What needs to be done: Could you reproduce this listing with "top-left" replaced by "upper-left" and everything else left unchanged?

Given information:

......

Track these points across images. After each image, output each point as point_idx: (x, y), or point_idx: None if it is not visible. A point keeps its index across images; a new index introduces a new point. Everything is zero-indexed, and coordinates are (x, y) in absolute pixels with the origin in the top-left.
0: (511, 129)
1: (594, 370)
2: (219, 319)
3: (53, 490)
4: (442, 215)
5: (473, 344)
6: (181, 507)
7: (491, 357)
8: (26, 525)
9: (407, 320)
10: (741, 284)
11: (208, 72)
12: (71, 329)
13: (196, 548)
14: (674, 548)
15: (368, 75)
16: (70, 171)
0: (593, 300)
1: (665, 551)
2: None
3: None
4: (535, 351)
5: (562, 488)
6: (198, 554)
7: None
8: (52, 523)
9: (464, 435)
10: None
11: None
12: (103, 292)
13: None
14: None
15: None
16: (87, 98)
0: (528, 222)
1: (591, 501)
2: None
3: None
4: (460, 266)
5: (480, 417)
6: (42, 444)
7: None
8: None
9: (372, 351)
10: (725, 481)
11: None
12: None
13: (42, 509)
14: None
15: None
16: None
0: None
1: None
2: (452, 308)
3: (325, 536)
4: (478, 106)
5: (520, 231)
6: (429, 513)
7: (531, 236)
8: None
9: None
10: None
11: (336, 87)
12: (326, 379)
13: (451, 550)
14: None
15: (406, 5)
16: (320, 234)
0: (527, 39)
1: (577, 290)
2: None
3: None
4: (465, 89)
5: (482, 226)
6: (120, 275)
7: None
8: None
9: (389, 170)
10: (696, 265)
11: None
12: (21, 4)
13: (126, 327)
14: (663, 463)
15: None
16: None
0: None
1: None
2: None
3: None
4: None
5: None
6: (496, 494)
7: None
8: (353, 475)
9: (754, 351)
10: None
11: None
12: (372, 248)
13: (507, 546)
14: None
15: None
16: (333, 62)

......

Solution to the problem:
Track these points across images. After each image, output each point as point_idx: (x, y), or point_idx: None if it is not visible. A point keeps its index across images; a new index introduces a new point. Everything is zero-indexed, and coordinates are (x, y) in absolute pixels with the origin in the upper-left.
0: (511, 129)
1: (594, 370)
2: (219, 319)
3: (53, 490)
4: (442, 215)
5: (473, 344)
6: (181, 507)
7: (491, 357)
8: (26, 525)
9: (407, 320)
10: (741, 284)
11: (208, 72)
12: (71, 329)
13: (196, 548)
14: (674, 548)
15: (368, 75)
16: (70, 171)
0: (593, 300)
1: (665, 551)
2: None
3: None
4: (535, 351)
5: (562, 488)
6: (198, 554)
7: None
8: (52, 523)
9: (464, 435)
10: None
11: None
12: (103, 292)
13: None
14: None
15: None
16: (87, 98)
0: (528, 222)
1: (591, 501)
2: None
3: None
4: (460, 266)
5: (480, 417)
6: (42, 444)
7: None
8: None
9: (372, 351)
10: (725, 481)
11: None
12: None
13: (42, 509)
14: None
15: None
16: None
0: None
1: None
2: (452, 308)
3: (325, 536)
4: (478, 106)
5: (520, 231)
6: (429, 513)
7: (531, 236)
8: None
9: None
10: None
11: (336, 87)
12: (326, 379)
13: (451, 550)
14: None
15: (406, 5)
16: (320, 234)
0: (527, 39)
1: (577, 290)
2: None
3: None
4: (465, 89)
5: (482, 226)
6: (120, 275)
7: None
8: None
9: (389, 170)
10: (696, 265)
11: None
12: (21, 4)
13: (126, 327)
14: (663, 463)
15: None
16: None
0: None
1: None
2: None
3: None
4: None
5: None
6: (496, 494)
7: None
8: (353, 475)
9: (754, 351)
10: None
11: None
12: (372, 248)
13: (507, 546)
14: None
15: None
16: (333, 62)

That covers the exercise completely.